Senate Republican leaders hope to have these and other measures acted upon before a six-week break in the session that is to begin July 23rd. They plan for the Senate to be in session only three weeks this year after that break. The three weeks would be between September 7 and October 1.

This schedule would make it virtually impossible to pass special economic assistance legislation for Puerto Rico this year. The bipartisan leadership of the Senate Finance Committee has decided to not entertain such legislation until its comprehensive studies of Puerto Rico program and tax issues are completed in July and reviewed by the committee.

The House of Representatives plans a schedule similar to the Senate’s. Additionally, Ways and Means Committee Chairman Bill Thomas (R-CA) has indicated that he does not plan to have his committee consider major economic assistance legislation for Puerto Rico until more reasonable representatives of the territory make more reasonable proposals than Calderon’s. Further, Ways and Means Committee staff are also interested in the outcomes of the Senate Finance Committee studies.

Other Bush Proposals

Tax simplification measures in the planned Bush tax loophole and simplification package include provisions that are intended to increase access of low-income workers to the Earned Income Credit and the Child Credit.

Senate Finance Committee Member Bob Graham (D-FL) has proposed legislation that would extend Earned Income Credit grants to low-income workers in Puerto Rico and extend Child Credit grants to low-income workers in Puerto Rico with one child or two children. (The Child Credit grants already are available to low-income workers in Puerto Rico with three or more children.)

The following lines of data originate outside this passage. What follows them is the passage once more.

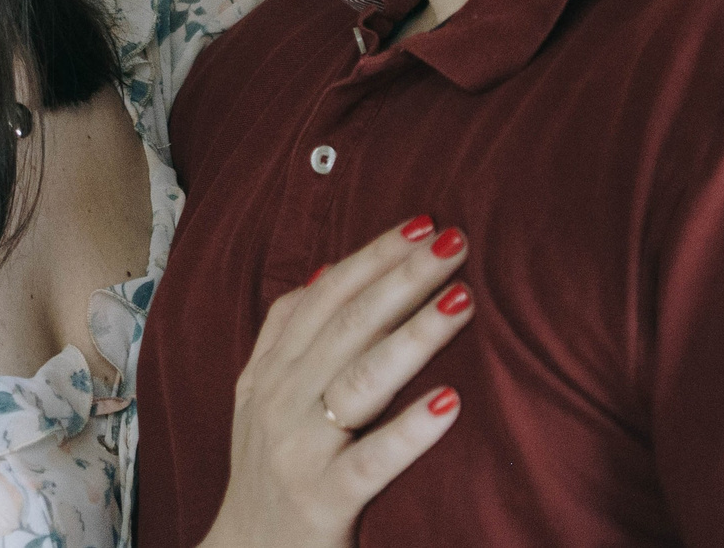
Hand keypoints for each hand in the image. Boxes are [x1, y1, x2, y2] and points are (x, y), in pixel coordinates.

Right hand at [197, 216, 473, 547]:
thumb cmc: (270, 471)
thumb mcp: (262, 397)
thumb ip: (286, 335)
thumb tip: (327, 271)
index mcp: (272, 370)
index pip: (325, 295)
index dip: (373, 255)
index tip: (423, 223)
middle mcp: (281, 400)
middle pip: (348, 324)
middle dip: (403, 277)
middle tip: (455, 243)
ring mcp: (300, 449)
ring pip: (361, 380)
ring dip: (414, 336)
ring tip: (462, 302)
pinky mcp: (323, 501)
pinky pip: (372, 461)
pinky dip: (410, 431)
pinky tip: (450, 403)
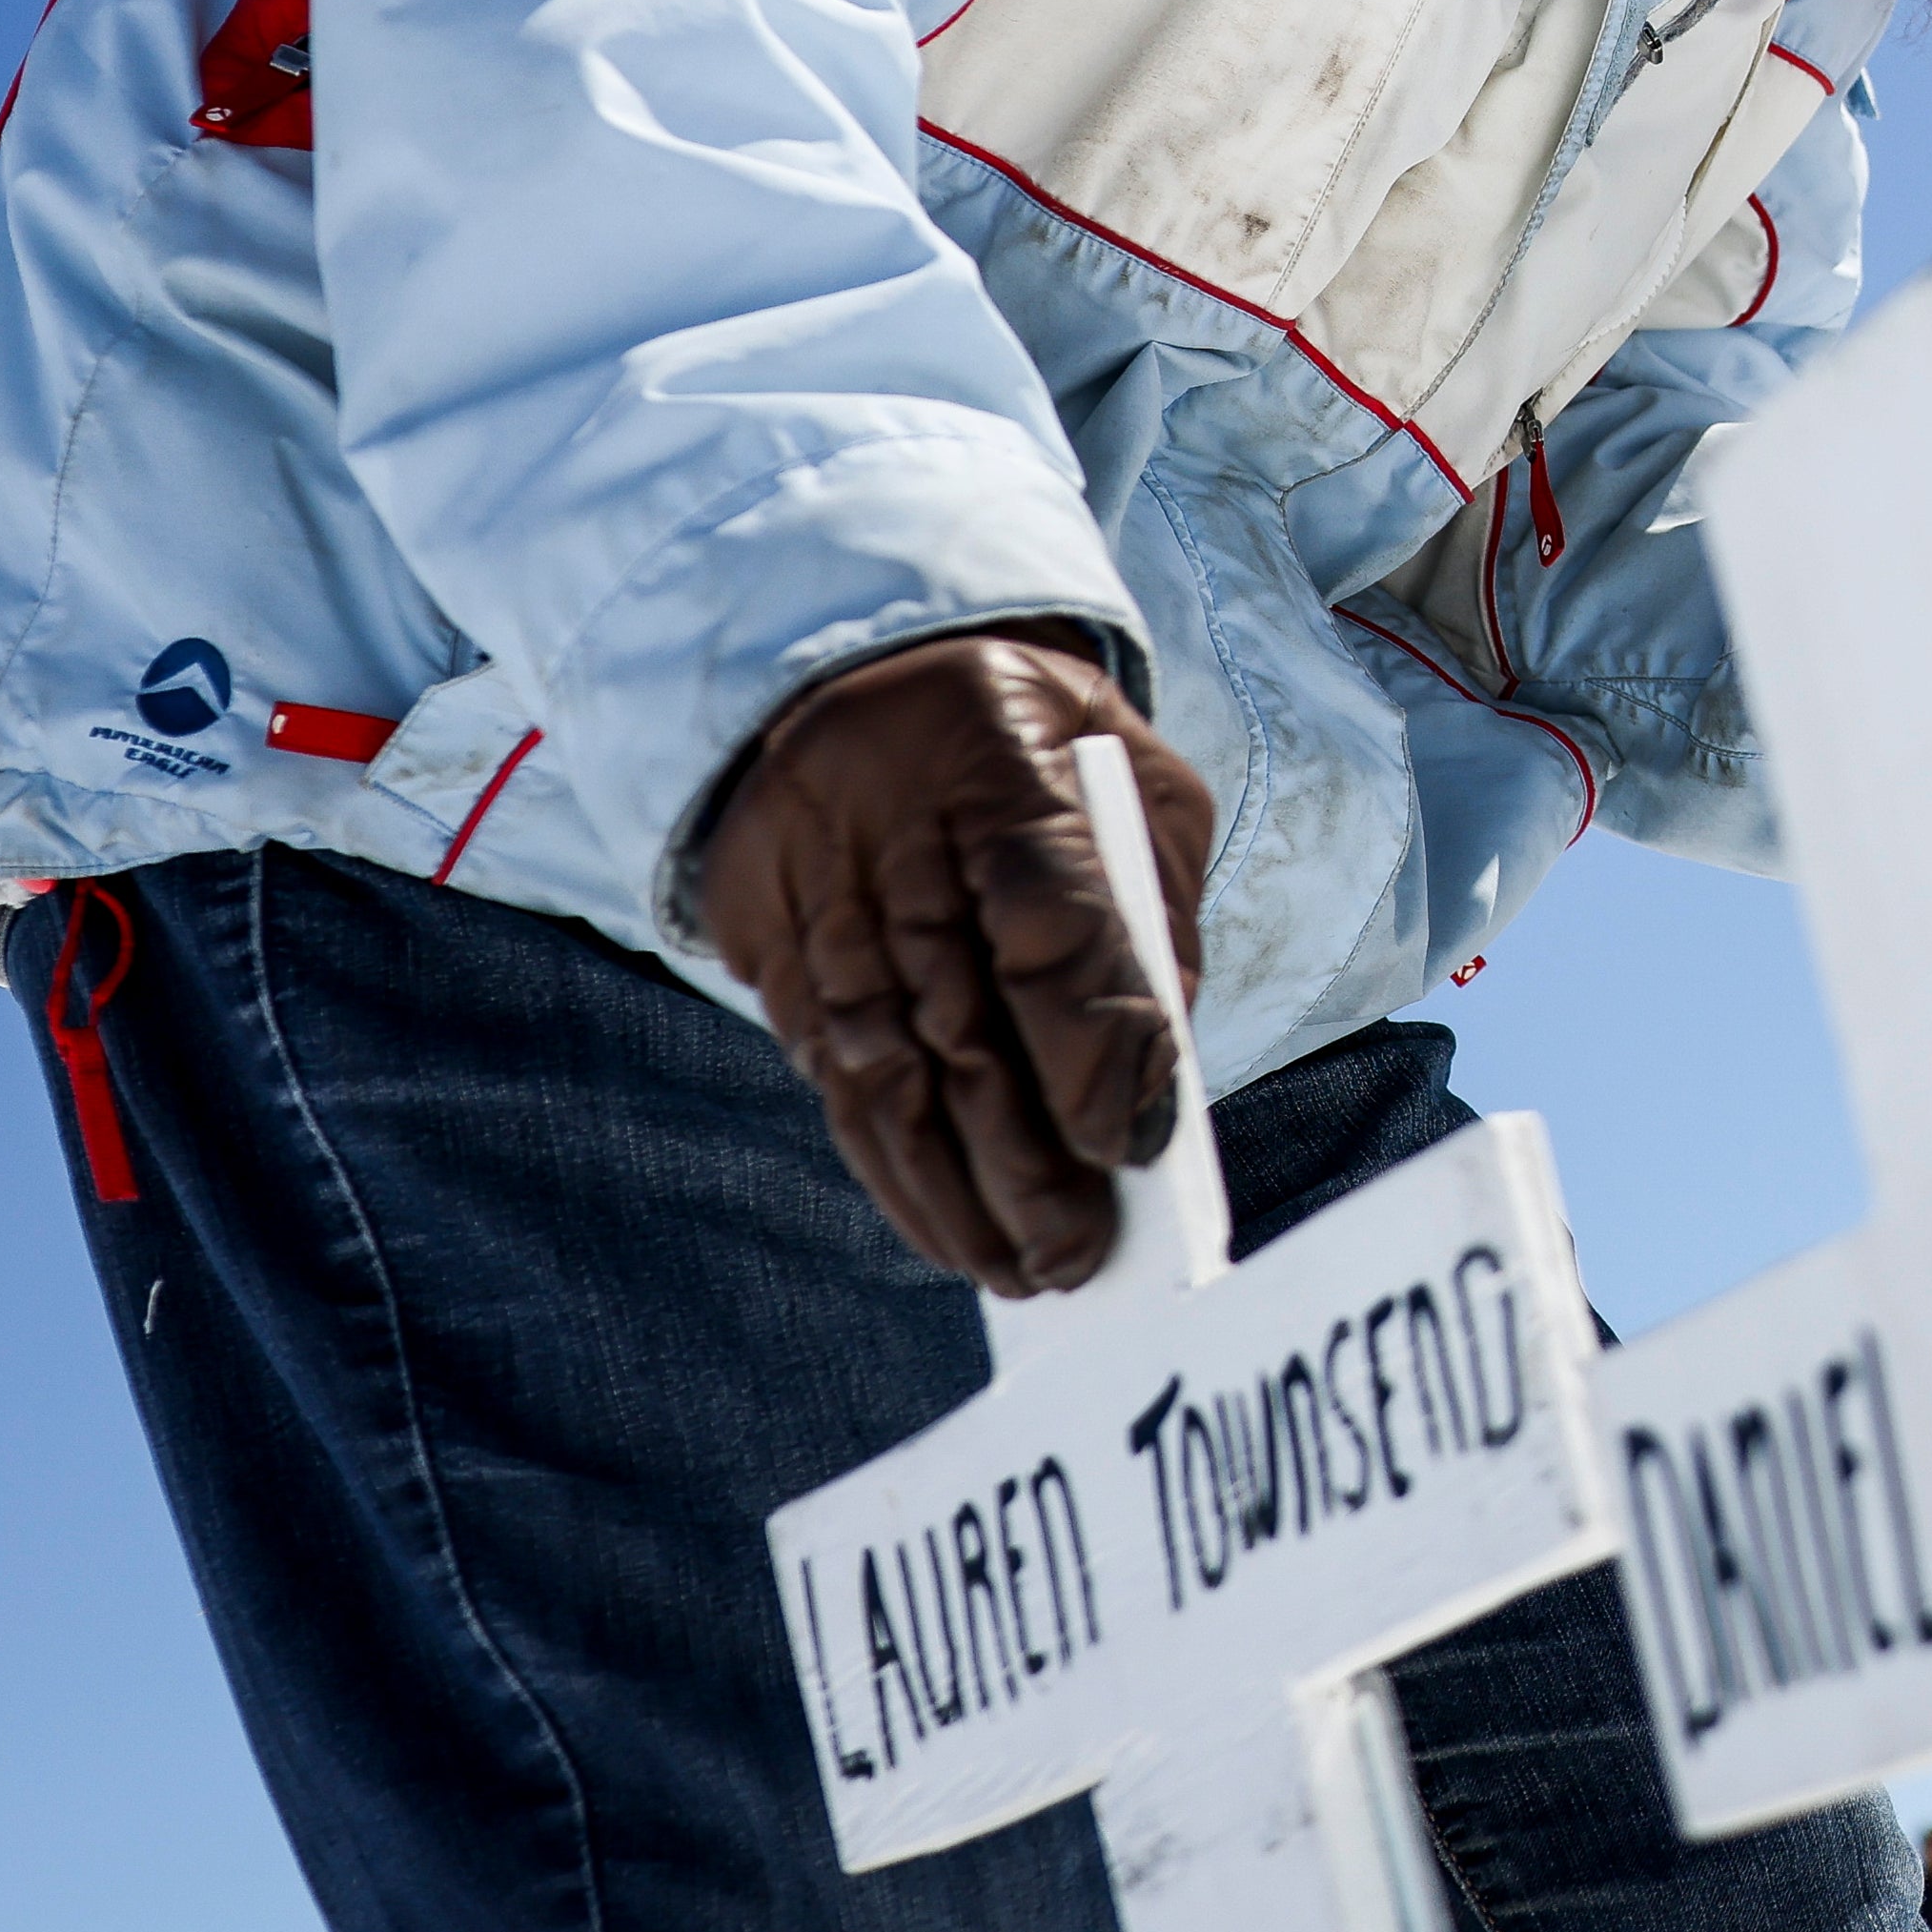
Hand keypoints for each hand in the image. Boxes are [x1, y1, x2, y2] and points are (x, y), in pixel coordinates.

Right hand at [696, 632, 1219, 1296]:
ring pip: (881, 1067)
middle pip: (960, 1021)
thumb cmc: (1047, 742)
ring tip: (1016, 1270)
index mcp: (1010, 764)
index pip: (1050, 921)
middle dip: (1025, 1159)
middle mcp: (898, 834)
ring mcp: (820, 892)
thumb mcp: (1135, 784)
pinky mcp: (769, 942)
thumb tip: (1161, 1077)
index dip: (1089, 1045)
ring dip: (949, 1190)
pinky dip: (888, 1164)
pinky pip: (827, 1074)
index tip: (1131, 1146)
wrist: (870, 662)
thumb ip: (1151, 921)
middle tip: (1081, 1255)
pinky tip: (941, 1226)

A spokeswoman for Calderon has said that increasing the amount of Child Credit grants would not benefit Puerto Ricans. Acevedo has dismissed Graham’s legislation. It is, however, one of the alternatives to Calderon’s tax proposal that the leaders of the Senate Finance Committee asked congressional agencies to study.

Among the provisions included in recent tax laws that Bush will seek to make permanent is an increase in the amount of the Child Credit. The current level is now set to be reduced after 2005.

McClintock: "Puerto Rico Deserves Statehood"

Puerto Rico Senate Minority Leader and Democratic National Committeeman Kenneth McClintock renewed his call for statehood for the territory in an eloquent column in the Johnstown, PA Tribune-Democrat, January 10th. McClintock was prompted to write the ‘op-ed’ by the White House activation last month of the President’s Task Force on Puerto Rico’s Status.

The Puerto Rico statehood party leader noted that the 3.8 million citizens of Puerto Rico "are being neglected and are being denied their right to vote" despite the numerous contributions that Puerto Ricans have made to the U.S. since becoming citizens of the country 86 years ago. Stressing that Puerto Ricans have most of the responsibilities of citizenship but not all of the rights, McClintock added, "The time to allow Puerto Rico to decide its future has come."